Gross margins were still under pressure, but deliveries were up to 4,799, a 35% increase from the prior quarter. It was likely the outlook that sparked the rally, which at its session high, sent Nio stock higher by 100% on the day. Management expects revenue of roughly $393.2 million and vehicle deliveries of more than 8,000. If it matches those targets, it would present a 53% year-over-year gain for sales and a 66.7% sequential increase in deliveries.
Ultimately, shares ended higher by “just” 57%.
Ironically, the release of Nio’s results came on the same day that Tesla (NASDAQ:TSLA) delivered its first Model 3 units in Shanghai. Granted, it was to Tesla employees, but still, the fact that Tesla is up and running in the country before year-end is impressive.
Despite that, Tesla stock fell on the day. Was it the Nio news, the Cowen analyst note or the simple fact that Tesla stock has been borderline parabolic?
Regarding the middle catalyst — the Cowen note — the analyst says he expects Tesla to deliver 356,000 vehicles this year, missing the company’s own target of 360,000 to 400,000 units. The analyst maintains an “underperform” rating and raised his price target on the stock to $210.
That comes alongside the $4,000 2030 price target that Global Equities Research analyst Trip Chowdhry published on Monday. Tesla ultimately fell 3.6% on the day.
To little surprise, both Tesla and Nio made Monday’s Top Stock Trades column.
Movers in the Stock Market Today
Disney (NYSE:DIS) failed to rally on Monday, despite continued success with its latest Star Wars installment. The film pulled in $135 million over the five-day holiday stretch. Its total now stands at $362 million in North America. Globally, it generated $94 million during the same period, while total box office sales sit at $725 million. Investors will expect Disney to hit $1 billion (again).
On Friday, Piper Jaffray published a bullish note on Apple (NASDAQ:AAPL) due to its 5G potential. On Monday, it was Wedbush’s Dan Ives’ turn, who is a big-time bull. Ives, who has a $350 price target on the stock, said Apple will be the clear winner from 5G and named it his top 5G pick as a result.
Nike (NYSE:NKE) also received some positive coverage on Monday. Consumer Edge Research initiated coverage with an “overweight” rating and $110 price target, representing about 8% upside from current levels.
Sports Hits
NBA TV ratings are down 15% so far through the current season vs. the same period last season.
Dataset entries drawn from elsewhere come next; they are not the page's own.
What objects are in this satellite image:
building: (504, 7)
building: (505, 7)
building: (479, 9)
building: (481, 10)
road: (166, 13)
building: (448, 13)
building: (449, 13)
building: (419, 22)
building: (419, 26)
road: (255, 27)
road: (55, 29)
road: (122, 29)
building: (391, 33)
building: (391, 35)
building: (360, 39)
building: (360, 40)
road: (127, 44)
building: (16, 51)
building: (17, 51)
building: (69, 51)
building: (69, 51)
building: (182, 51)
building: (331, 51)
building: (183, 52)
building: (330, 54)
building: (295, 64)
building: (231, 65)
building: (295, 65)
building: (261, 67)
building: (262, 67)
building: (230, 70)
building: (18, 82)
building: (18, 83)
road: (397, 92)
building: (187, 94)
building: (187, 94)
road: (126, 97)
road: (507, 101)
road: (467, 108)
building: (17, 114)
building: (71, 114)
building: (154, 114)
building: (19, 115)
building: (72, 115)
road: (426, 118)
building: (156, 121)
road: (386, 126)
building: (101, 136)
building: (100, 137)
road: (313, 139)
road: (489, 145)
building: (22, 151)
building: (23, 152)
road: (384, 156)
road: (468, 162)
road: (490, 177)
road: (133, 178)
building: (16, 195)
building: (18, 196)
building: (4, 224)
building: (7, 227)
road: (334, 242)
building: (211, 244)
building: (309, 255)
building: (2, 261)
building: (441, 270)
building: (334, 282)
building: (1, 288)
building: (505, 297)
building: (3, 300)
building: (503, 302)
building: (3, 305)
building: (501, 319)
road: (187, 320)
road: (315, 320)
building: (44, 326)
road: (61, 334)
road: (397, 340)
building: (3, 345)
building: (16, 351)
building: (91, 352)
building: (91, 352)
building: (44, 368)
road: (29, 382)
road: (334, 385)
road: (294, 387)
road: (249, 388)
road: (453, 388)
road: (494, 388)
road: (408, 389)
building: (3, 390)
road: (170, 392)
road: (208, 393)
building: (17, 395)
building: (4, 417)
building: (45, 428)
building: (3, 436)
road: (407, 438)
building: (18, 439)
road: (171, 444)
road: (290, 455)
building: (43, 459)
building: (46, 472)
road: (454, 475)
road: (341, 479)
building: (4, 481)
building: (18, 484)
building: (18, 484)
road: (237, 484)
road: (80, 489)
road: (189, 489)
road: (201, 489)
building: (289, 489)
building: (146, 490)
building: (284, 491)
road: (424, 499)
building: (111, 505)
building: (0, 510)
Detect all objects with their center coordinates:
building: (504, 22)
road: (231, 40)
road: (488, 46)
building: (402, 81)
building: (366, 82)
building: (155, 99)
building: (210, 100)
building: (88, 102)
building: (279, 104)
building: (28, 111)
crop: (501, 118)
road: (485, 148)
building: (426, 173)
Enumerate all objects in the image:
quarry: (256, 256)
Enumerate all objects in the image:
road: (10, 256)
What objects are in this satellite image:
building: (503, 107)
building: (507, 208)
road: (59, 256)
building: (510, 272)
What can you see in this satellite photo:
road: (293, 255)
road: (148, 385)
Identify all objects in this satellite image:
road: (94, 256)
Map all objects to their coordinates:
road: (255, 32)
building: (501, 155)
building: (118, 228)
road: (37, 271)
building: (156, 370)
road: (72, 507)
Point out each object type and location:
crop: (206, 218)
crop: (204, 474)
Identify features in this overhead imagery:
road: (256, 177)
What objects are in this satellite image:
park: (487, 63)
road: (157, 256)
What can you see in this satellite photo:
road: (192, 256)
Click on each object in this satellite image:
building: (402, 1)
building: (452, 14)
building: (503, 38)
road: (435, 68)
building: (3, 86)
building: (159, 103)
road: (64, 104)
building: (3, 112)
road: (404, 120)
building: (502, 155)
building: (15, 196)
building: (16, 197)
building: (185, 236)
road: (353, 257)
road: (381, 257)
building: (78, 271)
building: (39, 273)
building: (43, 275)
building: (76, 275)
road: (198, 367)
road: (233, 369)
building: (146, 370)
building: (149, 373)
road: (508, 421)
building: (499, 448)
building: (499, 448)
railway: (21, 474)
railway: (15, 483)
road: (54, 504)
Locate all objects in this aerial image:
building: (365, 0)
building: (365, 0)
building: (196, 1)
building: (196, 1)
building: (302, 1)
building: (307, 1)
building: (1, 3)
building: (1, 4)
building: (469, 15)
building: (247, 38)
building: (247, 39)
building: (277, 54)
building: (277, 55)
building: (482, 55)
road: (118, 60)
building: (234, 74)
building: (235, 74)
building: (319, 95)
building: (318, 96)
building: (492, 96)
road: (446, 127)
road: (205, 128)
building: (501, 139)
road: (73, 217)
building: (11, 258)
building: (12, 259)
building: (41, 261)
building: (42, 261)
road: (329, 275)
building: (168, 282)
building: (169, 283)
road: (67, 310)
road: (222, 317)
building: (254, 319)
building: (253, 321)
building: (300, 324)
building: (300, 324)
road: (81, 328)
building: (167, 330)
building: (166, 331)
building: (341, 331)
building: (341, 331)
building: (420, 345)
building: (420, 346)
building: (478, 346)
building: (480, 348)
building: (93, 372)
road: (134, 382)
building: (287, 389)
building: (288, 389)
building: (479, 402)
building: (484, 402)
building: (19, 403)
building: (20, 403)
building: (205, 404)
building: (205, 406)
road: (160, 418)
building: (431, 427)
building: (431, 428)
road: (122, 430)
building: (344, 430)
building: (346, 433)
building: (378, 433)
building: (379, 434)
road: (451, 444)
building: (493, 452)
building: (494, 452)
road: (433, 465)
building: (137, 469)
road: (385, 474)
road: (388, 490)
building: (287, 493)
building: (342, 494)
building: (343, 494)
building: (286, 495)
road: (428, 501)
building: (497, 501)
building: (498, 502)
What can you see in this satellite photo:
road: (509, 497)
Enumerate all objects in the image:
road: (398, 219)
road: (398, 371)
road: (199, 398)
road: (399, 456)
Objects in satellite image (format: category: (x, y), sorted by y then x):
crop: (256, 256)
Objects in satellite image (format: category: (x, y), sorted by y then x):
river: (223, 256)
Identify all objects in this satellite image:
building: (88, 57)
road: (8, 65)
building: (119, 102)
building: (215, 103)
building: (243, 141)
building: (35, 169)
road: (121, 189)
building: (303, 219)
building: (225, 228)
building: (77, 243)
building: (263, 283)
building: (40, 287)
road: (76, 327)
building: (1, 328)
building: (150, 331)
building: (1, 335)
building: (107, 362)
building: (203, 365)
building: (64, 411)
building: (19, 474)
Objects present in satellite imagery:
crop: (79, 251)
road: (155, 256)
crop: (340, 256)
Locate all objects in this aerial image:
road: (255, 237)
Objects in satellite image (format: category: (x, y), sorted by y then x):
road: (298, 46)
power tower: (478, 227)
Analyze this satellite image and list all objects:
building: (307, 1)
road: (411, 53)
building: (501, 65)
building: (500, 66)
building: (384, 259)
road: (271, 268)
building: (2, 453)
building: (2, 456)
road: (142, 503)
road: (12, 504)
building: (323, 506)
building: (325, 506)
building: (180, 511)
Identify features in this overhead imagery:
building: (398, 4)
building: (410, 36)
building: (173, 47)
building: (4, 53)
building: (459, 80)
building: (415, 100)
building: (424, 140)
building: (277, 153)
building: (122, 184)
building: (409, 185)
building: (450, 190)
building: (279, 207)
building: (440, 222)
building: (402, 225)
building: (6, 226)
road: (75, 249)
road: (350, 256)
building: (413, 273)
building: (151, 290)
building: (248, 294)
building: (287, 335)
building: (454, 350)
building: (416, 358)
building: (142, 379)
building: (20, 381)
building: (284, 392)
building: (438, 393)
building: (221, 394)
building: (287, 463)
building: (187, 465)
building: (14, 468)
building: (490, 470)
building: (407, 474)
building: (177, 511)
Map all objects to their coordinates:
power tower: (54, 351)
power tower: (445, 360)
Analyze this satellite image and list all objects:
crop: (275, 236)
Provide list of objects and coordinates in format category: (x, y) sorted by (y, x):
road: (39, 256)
That’s obviously bad news for broadcasters, which are already fighting difficult trends as consumers continue to cut the cord. Obviously injuries to key players doesn’t help, but still, the numbers are troubling at this point.
The biggest one who takes a hit? Disney, which owns ABC and ESPN, and airs a majority of games. Others include TimeWarner’s TNT station, owned by parent company AT&T (NYSE:T).
On the flip side, NFL ratings are set to rise for the second consecutive season. CNBC reported that the league will likely increase negotiations with network partners in 2020. That’s well before current agreements end in 2022. More broad than the NBA networks, NFL coverage providers include: Fox (NYSE:FOX, NYSE:FOXA), ESPN/ABC (Disney), CBS (NASDAQ:VIAC) and Comcast’s (NASDAQ:CMCSA) NBC.